The term micro-necton, in oceanology, encompasses active organisms (these are mostly crustaceans, cephalopoda, fish) whose size is between 1 and 10 cm and which can swim at peak speeds of about 2 to 5 knots. The gathering is called discrete, because the trawl-net must only be fishing at the desired time or in the desired place, and not operating to gather micro-necton inopportunely, in particular while the trawl-net is going down and/or going up; it is necessary then for this trawl-net to have controlled opening and closing features.
The control of this opening or closing offers in itself no difficulty; there exists on the market devices responding to the pressure, for example by a piston shearing a gauged stud, and clock movements for control depending on the time.
On the other hand, there have existed for a long time trawl-nets for gathering (non discretely) micro-necton; by way of example, such a trawl-net may have at its mouth an opening of the order of 9 m.sub.2, with, in front of the mouth, a dihedral diving panel having corresponding dimensions; it is then very difficult to open and then close this mouth while the trawl-net is trawled at depth. Certain trawl-nets of same size but of different design have indeed a mouth with controlled opening and closing, but such trawl-nets are difficult to use and slow, which makes them less efficient for fishing and only selects the smallest size organisms of micro-necton.

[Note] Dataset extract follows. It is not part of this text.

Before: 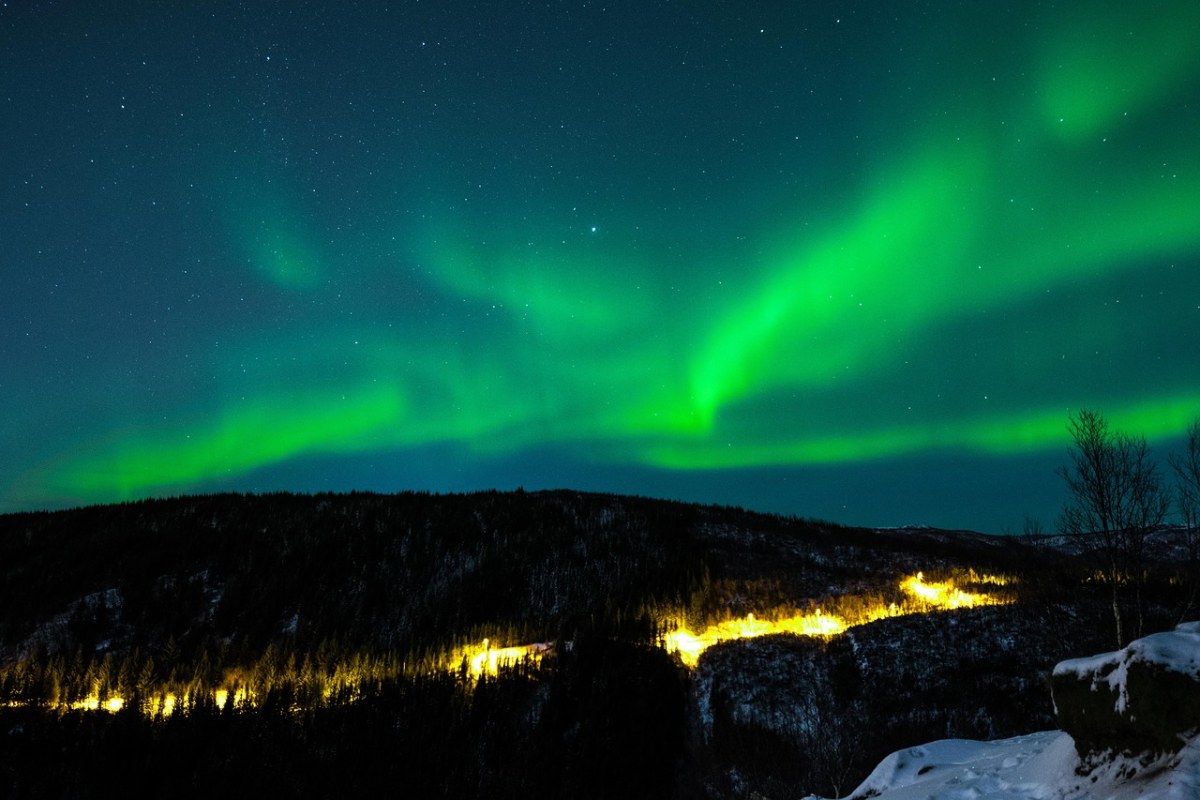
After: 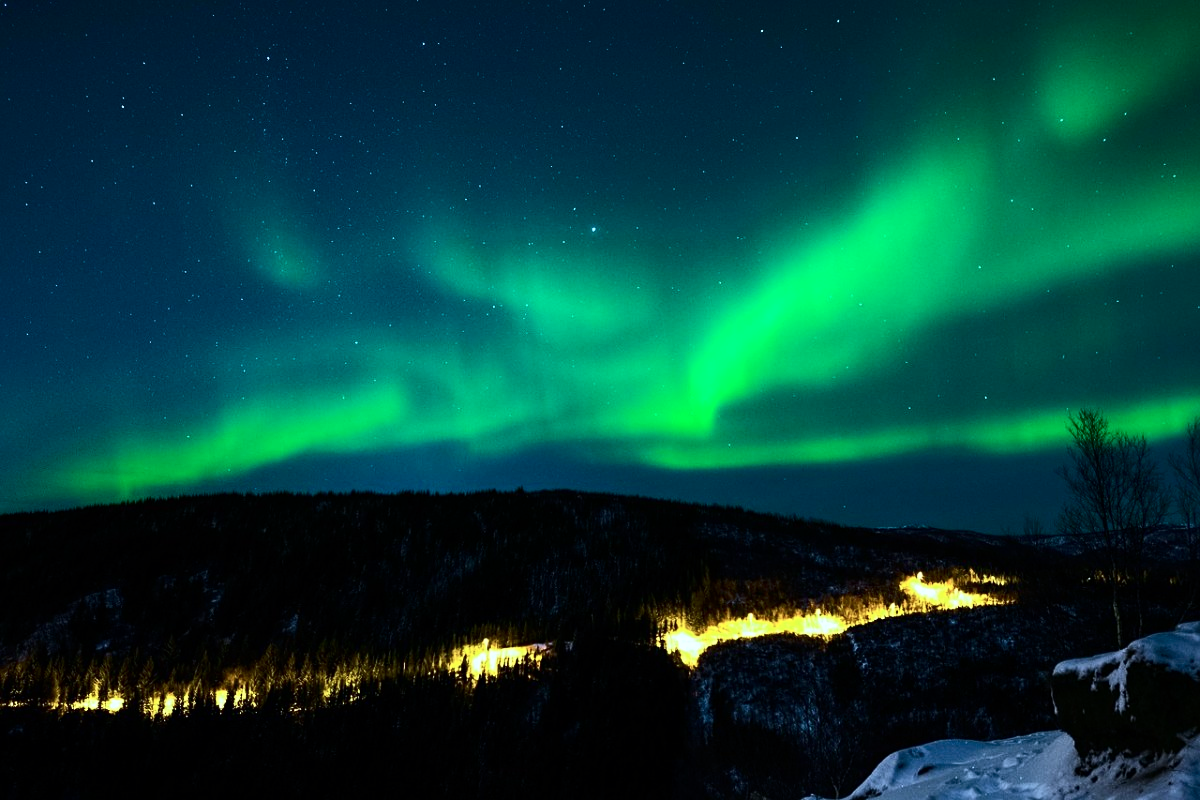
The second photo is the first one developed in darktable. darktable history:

In the present state of the known technique, it has been proposed to divide the mouth of the trawl-net by a middle dividing wall made from net, which is applied first of all at the bottom, then at the top of the net; but the reverse movement is not provided for and cannot be so because of the hydrodynamic thrust on the dividing wall; thus, the trawl-net is indeed closed while it is going down, but it remains open when coming up, contaminating the deep harvest.
Another proposal is to open and close the collector, which has a small cross-section; but this collector produces immediately upstream, that is to say at the bottom of the trawl-net, a local increase of the hydrodynamic pressure, which deforms this bottom into a collecting pocket on the walls of which the organisms captured by the mouth flatten themselves instead of sliding into the collector; the selection obtained is thus illusory.